It is the rule that says how often a computer must take snapshots of a sound to capture it perfectly.
Sample at 2x the top frequency and the wave is captured (top); sample too slowly and a 30 kHz tone folds into a fake 18 kHz whine (bottom).
What it is
The rule that says you must sample a sound at least twice its highest frequency to capture it perfectly.
Key facts
Nyquist rule: sample rate must be at least 2x the highest frequency you want to keep (fs greater than or equal to 2 x fmax).
Nyquist frequency = half the sample rate; it is the highest frequency that rate can record (fs / 2).
Human hearing tops out around 20,000 Hz (20 kHz), so you need at least 40,000 samples/sec.
CD audio = 44,100 Hz (44.1 kHz); the extra ~4.1 kHz is headroom for the anti-alias filter.
Pro/video audio = 48,000 Hz (48 kHz); the broadcast and film standard.
High-res rates: 88.2 kHz, 96 kHz, 176.4 kHz, 192 kHz (multiples of the two base rates).
Symbols in words: fs = sample rate (samples per second), fmax = highest frequency captured, fN = Nyquist frequency = fs / 2.
Aliasing = breaking the rule; a too-high frequency folds back and shows up as a fake LOWER tone (the wagon-wheel effect).
Fold-back formula: a frequency f above Nyquist appears at fs - f (e.g. 30 kHz at 48 kHz sampling folds to 18 kHz, an audible whine).
Anti-aliasing filter = a low-pass filter BEFORE the converter that kills everything above Nyquist so nothing can fold.
How it works
Decide the highest frequency you need to keep (for full-range audio, ~20 kHz).
Double it to get the minimum sample rate (20 kHz x 2 = 40 kHz).
Add headroom for the filter, landing on a real standard (44.1 or 48 kHz).
Run the incoming signal through an anti-alias low-pass filter first.
The converter takes that many snapshots per second, each frozen as a number.
Playback joins the dots back into a smooth wave; nothing above Nyquist survives.
Real examples
CD ripped to your laptop: 44,100 samples every second per channel.
A film shoot's audio recorder set to 48 kHz so it locks to video.
A 25 kHz ultrasonic remote tone recorded at 44.1 kHz folds down to a 19.1 kHz ghost whine.
Telephone audio sampled at only 8 kHz, so it cuts everything above 4 kHz and sounds muffled.
A studio tracking at 96 kHz to give plug-ins headroom before downsampling to 48 kHz.
How it helps in live sound
Set the whole show to 48 kHz so consoles, recorders and video all stay in sync.
Never mix sample rates on one network (Dante/AES67 lock everything to one clock, usually 48 kHz).
Match your multitrack recorder to the console rate or you get clicks and drift.

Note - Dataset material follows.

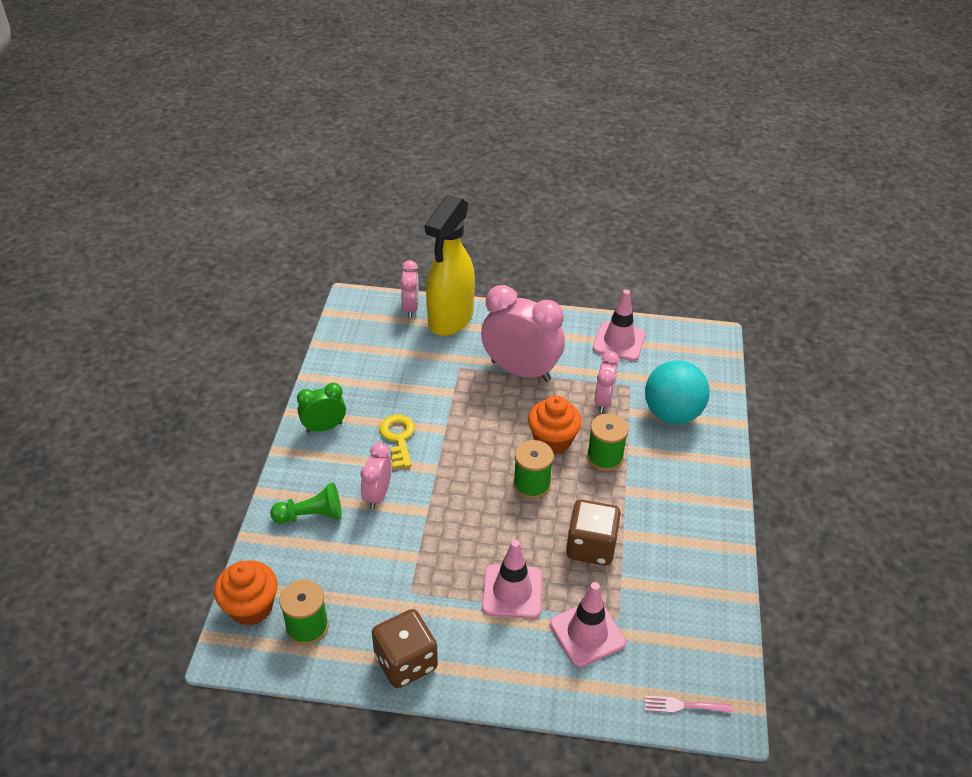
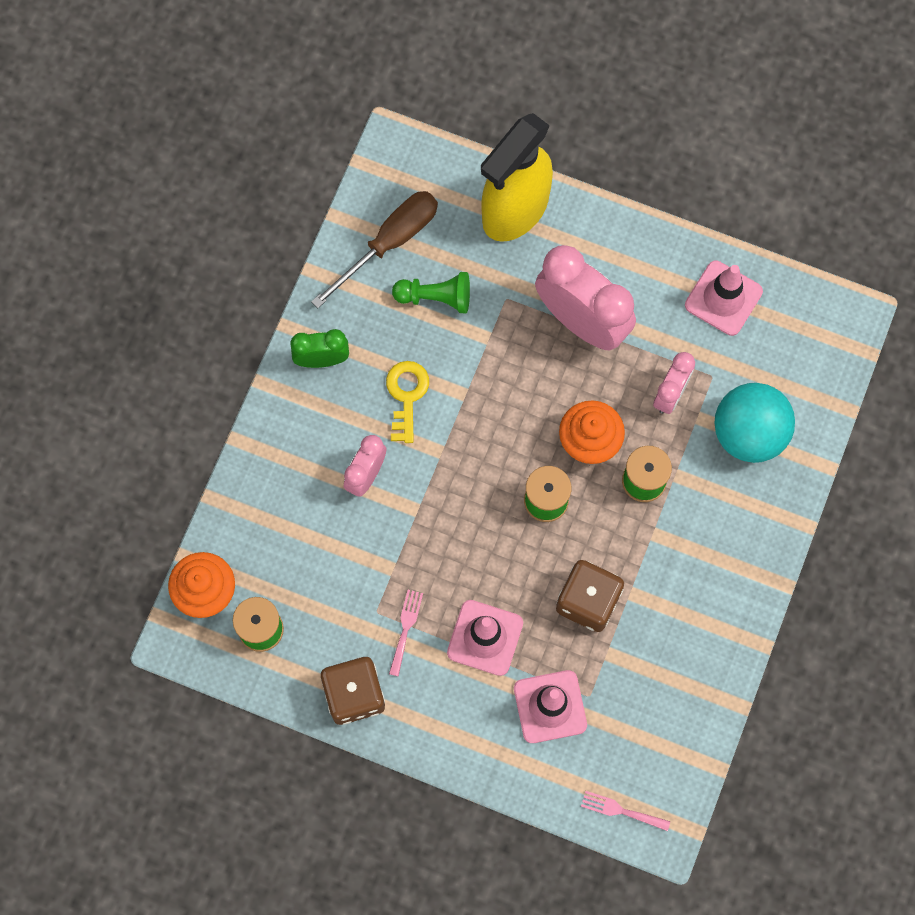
camera: 15 degrees right, 30 degrees up
(311, 515) = (286, 486): green pawn -> green pawn (435, 297)
(362, 351) = (389, 243): none -> brown screwdriver
(410, 308) = (467, 178): pink clock -> none
(440, 599) = (405, 628): none -> pink fork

Higher rates (96 kHz) eat double the storage and DSP for little audible gain at gigs; 48 kHz is plenty.
Trust the desk's built-in anti-alias filters; they are why super-high frequencies never alias into your mix.
If a wireless or RF tone sounds like a faint fixed whistle, suspect aliasing fold-back, not a bad cable.
Everyday analogy
It is like filming a spinning wheel: snap photos fast enough and it looks smooth, but too slow and the wheel appears to spin backwards (a fake, wrong motion) which is exactly aliasing.
Watch out
Myth: 44.1 kHz only captures up to 22 kHz so it must sound worse; truth: humans cap at ~20 kHz, so 44.1 kHz already captures everything you can hear, and going below the 2x rule (not above it) is what loses the top.
Fun fact
The "wagon wheel" effect in old Westerns, where spoked wheels appear to spin backwards, is visual aliasing: the film's 24 frames/sec is sampling the wheel too slowly, the exact same theorem at work in your eyes.
Key takeaways
Sample at least twice the highest frequency, full stop.
Nyquist frequency = sample rate divided by 2.
44.1 kHz and 48 kHz exist because hearing stops near 20 kHz.
Break the rule and high tones alias into fake low tones.
An anti-alias filter before the converter prevents the fold-back.